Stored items
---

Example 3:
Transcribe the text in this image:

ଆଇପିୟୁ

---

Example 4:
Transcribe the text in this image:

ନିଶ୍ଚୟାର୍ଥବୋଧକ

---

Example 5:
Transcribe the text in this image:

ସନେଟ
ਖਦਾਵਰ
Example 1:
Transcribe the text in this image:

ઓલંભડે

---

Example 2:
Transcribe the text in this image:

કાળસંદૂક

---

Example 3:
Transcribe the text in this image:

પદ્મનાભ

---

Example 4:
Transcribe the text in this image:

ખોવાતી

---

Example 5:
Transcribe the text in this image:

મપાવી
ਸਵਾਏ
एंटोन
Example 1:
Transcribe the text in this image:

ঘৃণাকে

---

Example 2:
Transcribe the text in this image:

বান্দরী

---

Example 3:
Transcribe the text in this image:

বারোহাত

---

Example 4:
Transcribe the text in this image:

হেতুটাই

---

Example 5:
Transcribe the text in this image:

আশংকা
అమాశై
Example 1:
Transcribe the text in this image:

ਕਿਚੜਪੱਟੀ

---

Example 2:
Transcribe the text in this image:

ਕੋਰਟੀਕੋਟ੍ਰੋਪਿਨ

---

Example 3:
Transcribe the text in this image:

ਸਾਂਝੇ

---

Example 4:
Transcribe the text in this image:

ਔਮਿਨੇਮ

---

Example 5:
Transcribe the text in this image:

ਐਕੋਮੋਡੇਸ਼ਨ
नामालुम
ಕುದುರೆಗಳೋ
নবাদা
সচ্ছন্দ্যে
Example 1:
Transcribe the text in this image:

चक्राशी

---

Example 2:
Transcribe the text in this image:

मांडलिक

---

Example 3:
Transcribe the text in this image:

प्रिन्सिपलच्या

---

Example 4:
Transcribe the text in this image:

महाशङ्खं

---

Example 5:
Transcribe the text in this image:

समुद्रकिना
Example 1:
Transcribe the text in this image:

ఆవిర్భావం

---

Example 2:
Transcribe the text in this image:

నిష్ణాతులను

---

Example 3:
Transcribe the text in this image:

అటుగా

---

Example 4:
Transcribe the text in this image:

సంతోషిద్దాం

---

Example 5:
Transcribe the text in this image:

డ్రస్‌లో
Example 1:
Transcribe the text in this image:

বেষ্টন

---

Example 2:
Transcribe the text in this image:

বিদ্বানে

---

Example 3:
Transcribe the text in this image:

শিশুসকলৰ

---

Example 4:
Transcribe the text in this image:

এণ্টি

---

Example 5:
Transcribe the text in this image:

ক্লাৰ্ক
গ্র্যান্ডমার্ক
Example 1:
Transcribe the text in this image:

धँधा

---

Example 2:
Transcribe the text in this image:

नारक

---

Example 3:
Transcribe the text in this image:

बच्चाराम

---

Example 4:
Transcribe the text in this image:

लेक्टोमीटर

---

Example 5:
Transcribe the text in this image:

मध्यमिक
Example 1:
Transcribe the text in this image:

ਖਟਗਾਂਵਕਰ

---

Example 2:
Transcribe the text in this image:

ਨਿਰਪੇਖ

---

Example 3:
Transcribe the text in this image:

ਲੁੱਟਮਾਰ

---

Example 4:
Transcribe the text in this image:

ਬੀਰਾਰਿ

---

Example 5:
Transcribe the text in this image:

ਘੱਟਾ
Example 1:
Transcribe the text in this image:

§ **Work task**:
All records above must be set down exactly, please.

§ **Output for this exercise**:
---

Example 3:
Transcribe the text in this image:

ଆଇପିୟୁ

---

Example 4:
Transcribe the text in this image:

ନିଶ୍ଚୟାର୍ଥବୋଧକ

---

Example 5:
Transcribe the text in this image:

ସନେଟ
ਖਦਾਵਰ
Example 1:
Transcribe the text in this image:

ઓલંભડે

---

Example 2:
Transcribe the text in this image:

કાળસંદૂક

---

Example 3:
Transcribe the text in this image:

પદ્મનાભ

---

Example 4:
Transcribe the text in this image:

ખોવાતી

---

Example 5:
Transcribe the text in this image:

મપાવી
ਸਵਾਏ
एंटोन
Example 1:
Transcribe the text in this image:

ঘৃণাকে

---

Example 2:
Transcribe the text in this image:

বান্দরী

---

Example 3:
Transcribe the text in this image:

বারোহাত

---

Example 4:
Transcribe the text in this image:

হেতুটাই

---

Example 5:
Transcribe the text in this image:

আশংকা
అమాశై
Example 1:
Transcribe the text in this image:

ਕਿਚੜਪੱਟੀ

---

Example 2:
Transcribe the text in this image:

ਕੋਰਟੀਕੋਟ੍ਰੋਪਿਨ

---

Example 3:
Transcribe the text in this image:

ਸਾਂਝੇ

---

Example 4:
Transcribe the text in this image:

ਔਮਿਨੇਮ

---

Example 5:
Transcribe the text in this image:

ਐਕੋਮੋਡੇਸ਼ਨ
नामालुम
ಕುದುರೆಗಳೋ
নবাদা
সচ্ছন্দ্যে
Example 1:
Transcribe the text in this image:

चक्राशी

---

Example 2:
Transcribe the text in this image:

मांडलिक

---

Example 3:
Transcribe the text in this image:

प्रिन्सिपलच्या

---

Example 4:
Transcribe the text in this image:

महाशङ्खं

---

Example 5:
Transcribe the text in this image:

समुद्रकिना
Example 1:
Transcribe the text in this image:

ఆవిర్భావం

---

Example 2:
Transcribe the text in this image:

నిష్ణాతులను

---

Example 3:
Transcribe the text in this image:

అటుగా

---

Example 4:
Transcribe the text in this image:

సంతోషిద్దాం

---

Example 5:
Transcribe the text in this image:

డ్రస్‌లో
Example 1:
Transcribe the text in this image:

বেষ্টন

---

Example 2:
Transcribe the text in this image:

বিদ্বানে

---

Example 3:
Transcribe the text in this image:

শিশুসকলৰ

---

Example 4:
Transcribe the text in this image:

এণ্টি

---

Example 5:
Transcribe the text in this image:

ক্লাৰ্ক
গ্র্যান্ডমার্ক
Example 1:
Transcribe the text in this image:

धँधा

---

Example 2:
Transcribe the text in this image:

नारक

---

Example 3:
Transcribe the text in this image:

बच्चाराम

---

Example 4:
Transcribe the text in this image:

लेक्टोमीटर

---

Example 5:
Transcribe the text in this image:

मध्यमिक
Example 1:
Transcribe the text in this image:

ਖਟਗਾਂਵਕਰ

---

Example 2:
Transcribe the text in this image:

ਨਿਰਪੇਖ

---

Example 3:
Transcribe the text in this image:

ਲੁੱਟਮਾਰ

---

Example 4:
Transcribe the text in this image:

ਬੀਰਾਰਿ

---

Example 5:
Transcribe the text in this image:

ਘੱਟਾ
Example 1:
Transcribe the text in this image:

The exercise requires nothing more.